Status: Needs work » Needs review
FileSize
17.53 KB
1.42 KB

Yes the revised comment makes more sense. "consecutive" was from when that comment was elsewhere in a previous version of this patch.

pwolanin’s picture

Do we need the extra code complexity of using this?

+    $info = &$drupal_static_fast;
stefan.r’s picture

You mean do we need to use the drupal_static_fast pattern at all? Or that the way it's implemented is unclear?

It prevents over 100 calls to drupal_static on select pages but it's not thousands either, so it's just shaving off a couple hundred microseconds -- if we rather have clearer code I am happy to take it out?

pwolanin’s picture

Yes, I mean do we need to use the drupal_static_fast pattern at all?

In general, I'd look to use that only in things used heavily every page. I think the speedup here for admin pages will already be significant, so simpler code is better.

stefan.r’s picture

Issue tags: +drupaldevdays
FileSize
877 bytes
17.62 KB

Yes, we actually don't really need it, it's likely not even a millisecond difference...

Wim Leers’s picture

Status: Needs review » Reviewed & tested by the community
Issue tags: +D8 Accelerate Dev Days

Back to RTBC since it was RTBC and fixed only the recent nitpicks :)

pwolanin’s picture

Are we worried about adding a new/heavy dependency to Permissions, FieldPluginBase, etc?

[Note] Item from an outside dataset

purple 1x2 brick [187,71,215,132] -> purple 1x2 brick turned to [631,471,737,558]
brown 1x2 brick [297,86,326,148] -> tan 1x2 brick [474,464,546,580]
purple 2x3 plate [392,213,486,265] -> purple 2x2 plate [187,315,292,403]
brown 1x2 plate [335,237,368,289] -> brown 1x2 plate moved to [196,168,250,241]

  • effulgentsia committed cbc0316 on 8.0.x
    Issue #2281989 by stefan.r: Add a fast and simple way to get module name...
effulgentsia’s picture

Status: Reviewed & tested by the community » Fixed

This looks like a step in the right direction, so committed and pushed to 8.0.x. Thanks!

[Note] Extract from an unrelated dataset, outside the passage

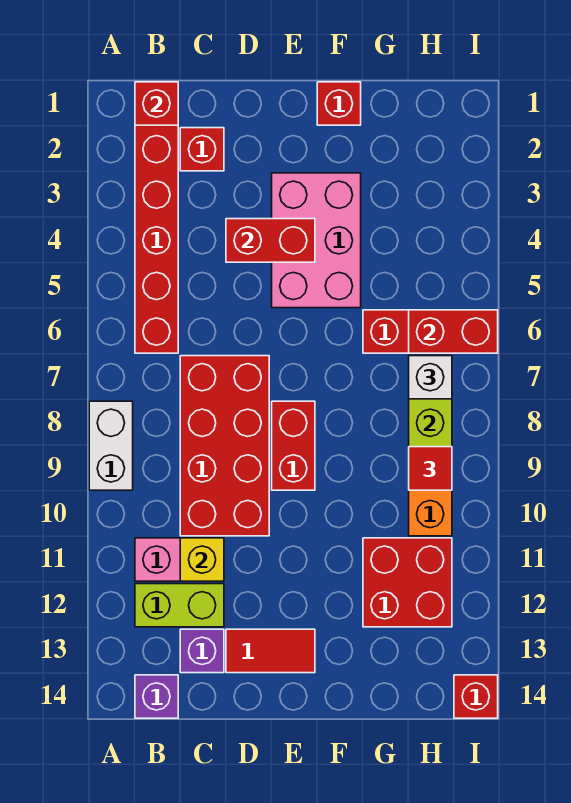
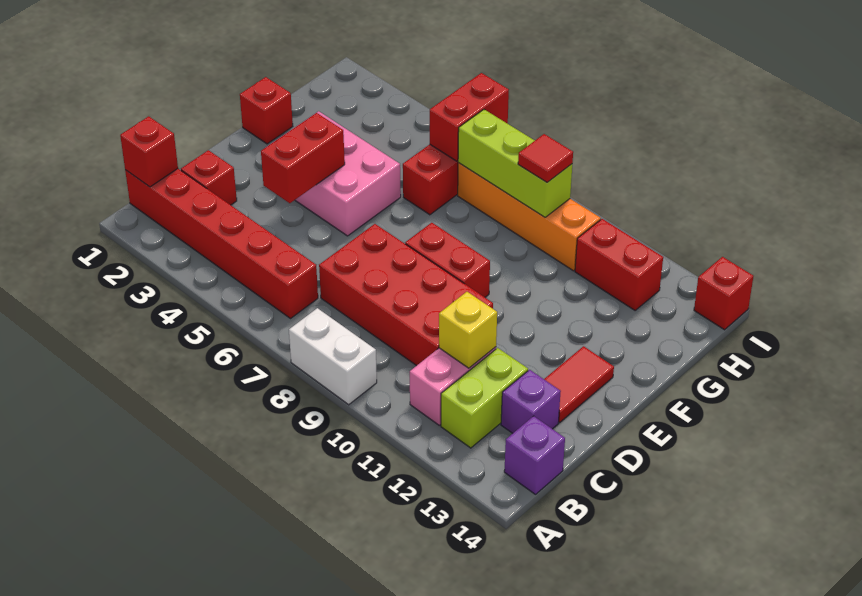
red 2x2 brick [363,538,452,627] -> red 1x2 brick [575,219,663,310]
white 1x1 brick [409,356,452,399] -> none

Some thoughts for optional follow-ups if anyone's inspired to pursue them:

  1. +++ b/core/modules/system/system.module
    @@ -852,16 +852,29 @@ function system_check_directory($form_element, FormStateInterface $form_state) {
    +      if ($cache = \Drupal::cache()->get('system.module.info')) {
    

    I think this is a good candidate for the 'discovery' bin rather than the default bin. That would let it benefit from APCu.

  2. +++ b/core/modules/system/system.module
    @@ -852,16 +852,29 @@ function system_check_directory($form_element, FormStateInterface $form_state) {
    +        foreach (\Drupal::moduleHandler()->getModuleList() as $module => $filename) {
    

    Sad that there's a little circularity here: the module handler calls this function, which calls back to the module handler. Maybe that can be improved in #2208429: Extension System, Part III: ExtensionList, ModuleExtensionList and ProfileExtensionList.

  3. +++ b/core/modules/help/src/Controller/HelpController.php
    @@ -131,7 +129,7 @@ public function helpPage($name) {
    -      $admin_tasks = system_get_module_admin_tasks($name, $info[$name]);
    +      $admin_tasks = system_get_module_admin_tasks($name, system_get_info('module', $name));
    

    Shame that we need a system_get_info() here, but #2466933: Change $info array argument to system_get_module_admin_tasks() to $name can help with that.

  4. Are we worried about adding a new/heavy dependency to Permissions, FieldPluginBase, etc?

    I don't think it's a problem for the plugins changed by this patch. I think it would be a problem if we needed it on FieldPluginBase, but I don't see why we do.

Status: Fixed » Closed (fixed)

Automatically closed - issue fixed for 2 weeks with no activity.